- **AIM OF THE TASK**:
Reproduce verbatim the stretch of the book description from "With maps accompanying" through "on our planet.".

- **DOCUMENT TEXT**:
*** Begin section ***

California Serendipity – The Thousand-Mile Summer Revisited (Colin Fletcher – Andreas Cohrs) Lindemann Travel Books
6 x 9 inches (w x h), 420 pages, 150 photos on 40 pages, 3 double page panoramas, 10 detailed route maps (acc. to each chapter) plus small scale map of the journey through California. Hardbound, Dust Jacket.
US$ 19.90 (incl. handling&shipping)
Andreas M. Cohrs presents an awesome guide to the less visited regions of California as well as a glance into what makes up the Golden State and its glittering mentality.
Through a chain of serendipitous events, Cohrs gained access to the belongings of the late backpacking icon, Colin Fletcher. Based on the outdoor guru’s original maps, notes, and photos, fifty years later he retraced The Walker’s hitherto untraceable thousand-mile journey along the lengthy spine of California, across the state’s enchanting deserts and over the snow-laden High Sierra.
With maps accompanying each chapter, drawn by Fletcher’s cartographer David Lindroth, more than 100 photos, and with stories from the trail, Cohrs tells a compelling tale of one of the most varied and fascinating regions on our planet.

*** End section ***

- **AVAILABLE DATA**:

*** Begin section ***

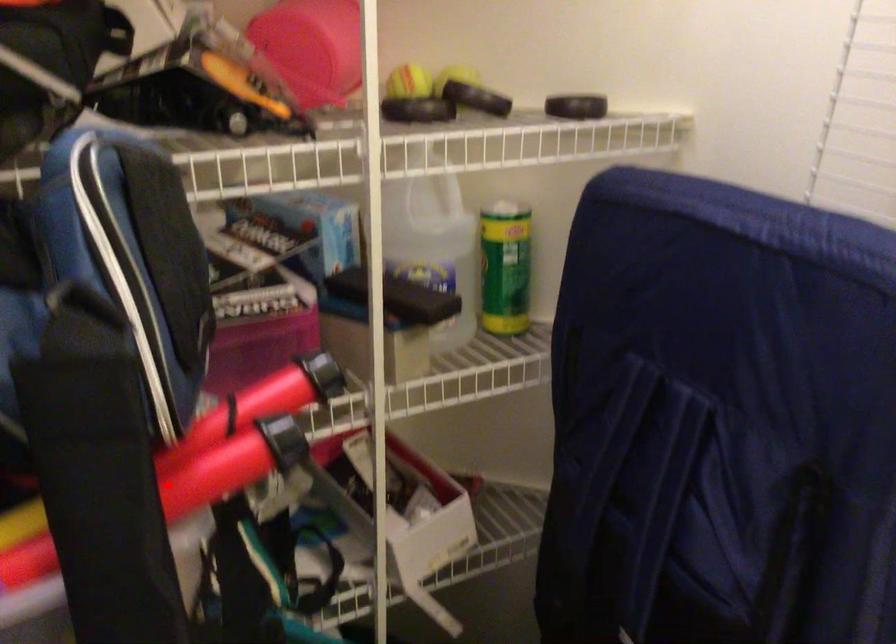
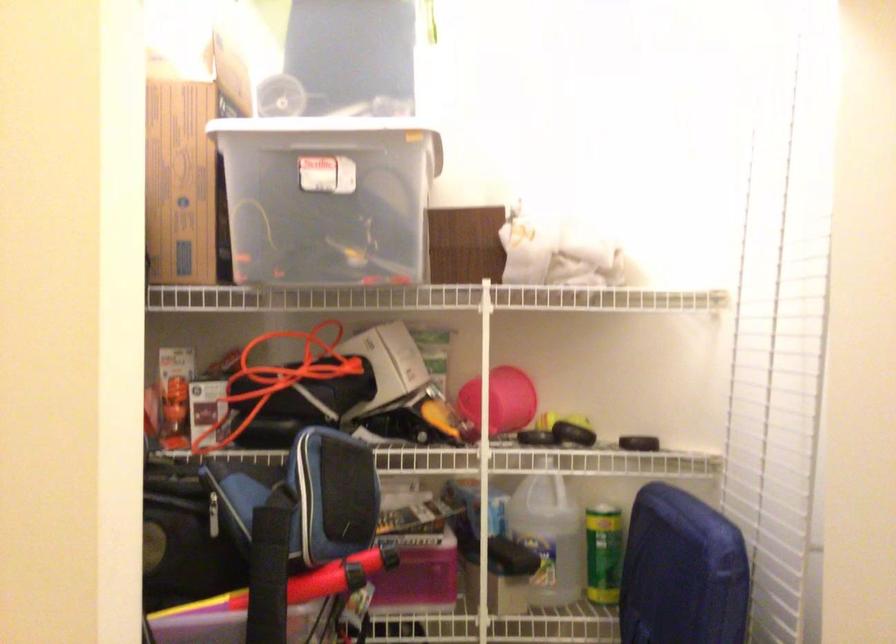
The point at the highlighted location is marked in the first image. Where is the corresponding point in the second image?

(298, 583)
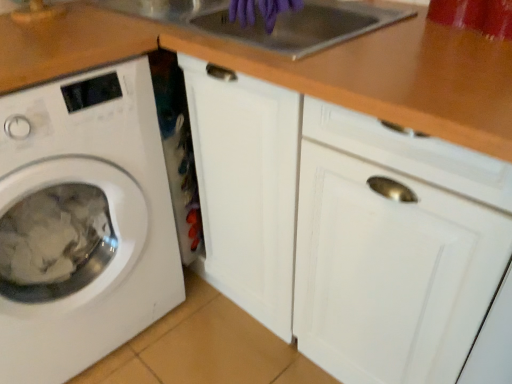
Question: Does wooden at upper center have a lesser height compared to purple rubber gloves at upper center?

Choices:
 (A) yes
 (B) no

Answer: (A)

Question: Considering the relative positions of wooden at upper center and purple rubber gloves at upper center in the image provided, is wooden at upper center to the right of purple rubber gloves at upper center from the viewer's perspective?

Choices:
 (A) yes
 (B) no

Answer: (B)

Question: Are wooden at upper center and purple rubber gloves at upper center located far from each other?

Choices:
 (A) yes
 (B) no

Answer: (B)

Question: Is wooden at upper center aimed at purple rubber gloves at upper center?

Choices:
 (A) yes
 (B) no

Answer: (B)

Question: Does wooden at upper center have a lesser width compared to purple rubber gloves at upper center?

Choices:
 (A) yes
 (B) no

Answer: (B)

Question: Is wooden at upper center further to camera compared to purple rubber gloves at upper center?

Choices:
 (A) yes
 (B) no

Answer: (B)

Question: Is purple rubber gloves at upper center directly adjacent to white matte washing machine at left?

Choices:
 (A) no
 (B) yes

Answer: (A)

Question: Does purple rubber gloves at upper center have a smaller size compared to white matte washing machine at left?

Choices:
 (A) yes
 (B) no

Answer: (A)

Question: Considering the relative positions of purple rubber gloves at upper center and white matte washing machine at left in the image provided, is purple rubber gloves at upper center in front of white matte washing machine at left?

Choices:
 (A) yes
 (B) no

Answer: (B)

Question: Is purple rubber gloves at upper center surrounding white matte washing machine at left?

Choices:
 (A) no
 (B) yes

Answer: (A)

Question: Is the position of purple rubber gloves at upper center more distant than that of white matte washing machine at left?

Choices:
 (A) yes
 (B) no

Answer: (A)

Question: Does purple rubber gloves at upper center have a greater height compared to white matte washing machine at left?

Choices:
 (A) yes
 (B) no

Answer: (B)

*** End section ***

- **RESPONSE AREA**:
With maps accompanying each chapter, drawn by Fletcher’s cartographer David Lindroth, more than 100 photos, and with stories from the trail, Cohrs tells a compelling tale of one of the most varied and fascinating regions on our planet.